BioCypher design philosophy
At its core, BioCypher is designed around the principle of threefold modularity:
- Modular data sources – Seamlessly integrate diverse biomedical datasets.
- Modular ontology structures – Define flexible, structured knowledge representations.
- Modular output formats – Adapt results to various applications and tools.
Design Principles
1. Modular data sources
Resources
Resources are diverse data inputs and sources that feed into the knowledge graph through "adapters." A Resource could be a file, a list of files, an API request, or a list of API requests. BioCypher can download resources from a given URL, cache them, and manage their lifecycle.
Adapters
BioCypher is a modular framework, with the main purpose of avoiding redundant maintenance work for maintainers of secondary resources and end users alike. To achieve this, we use a collection of reusable "adapters" for the different sources of biomedical knowledge as well as for different ontologies.
2. Modular ontology structures
Ontologies
An ontology is a formal, hierarchical representation of knowledge within a specific domain, organizing concepts and their relationships. It structures concepts into subclasses of more general categories, such as a wardrobe being a subclass of furniture. BioCypher requires a certain amount of knowledge about ontologies and how to use them. We try to make dealing with ontologies as easy as possible, but some basic understanding is required.

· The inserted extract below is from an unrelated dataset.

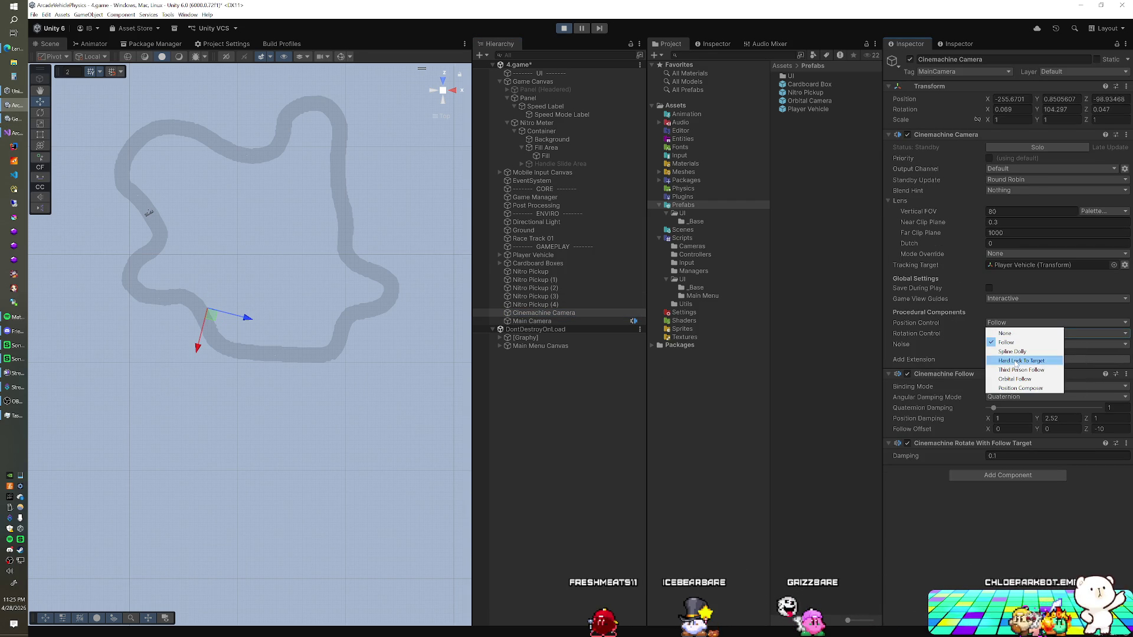
{"action": "left_click", "coordinate": [947, 328]}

Philosophically, a lot has changed since the introduction of current-generation large language models (LLMs). For instance, LLMs bring a sophisticated world model without explicitly modelling concepts, which is in stark contrast to the modelling decisions of traditional ontologies. We need to critically re-evaluate the future role of ontologies in the modern scientific knowledge management ecosystem. They provide valuable context via the thousands of hours of human curation, but they also come with many intricacies and inconsistencies.
Our Philosophy
BioCypher aims to disrupt the traditional workflow to boost knowledge management into the AI era. While we hope to preserve the benefits of human curation, we also want to critically re-evaluate the role of all parts of the knowledge representation pipeline.
3. Modular output formats
Outputs
Initially focused on Neo4j due to OmniPath's migration, BioCypher now supports
multiple output formats, including RDF, SQL, ArangoDB, CSV, PostgreSQL, SQLite,
and NetworkX, specified via the dbms parameter in the biocypher_config.yaml
file. Users can choose between online mode (manipulation of a running database)
or offline mode.
Configuration
Configuration in BioCypher involves setting up and customizing the system to
meet specific needs. BioCypher provides default configuration parameters, which
can be overridden by creating a biocypher_config.yaml
file in your project's
root or config directory, specifying the parameters you wish to change.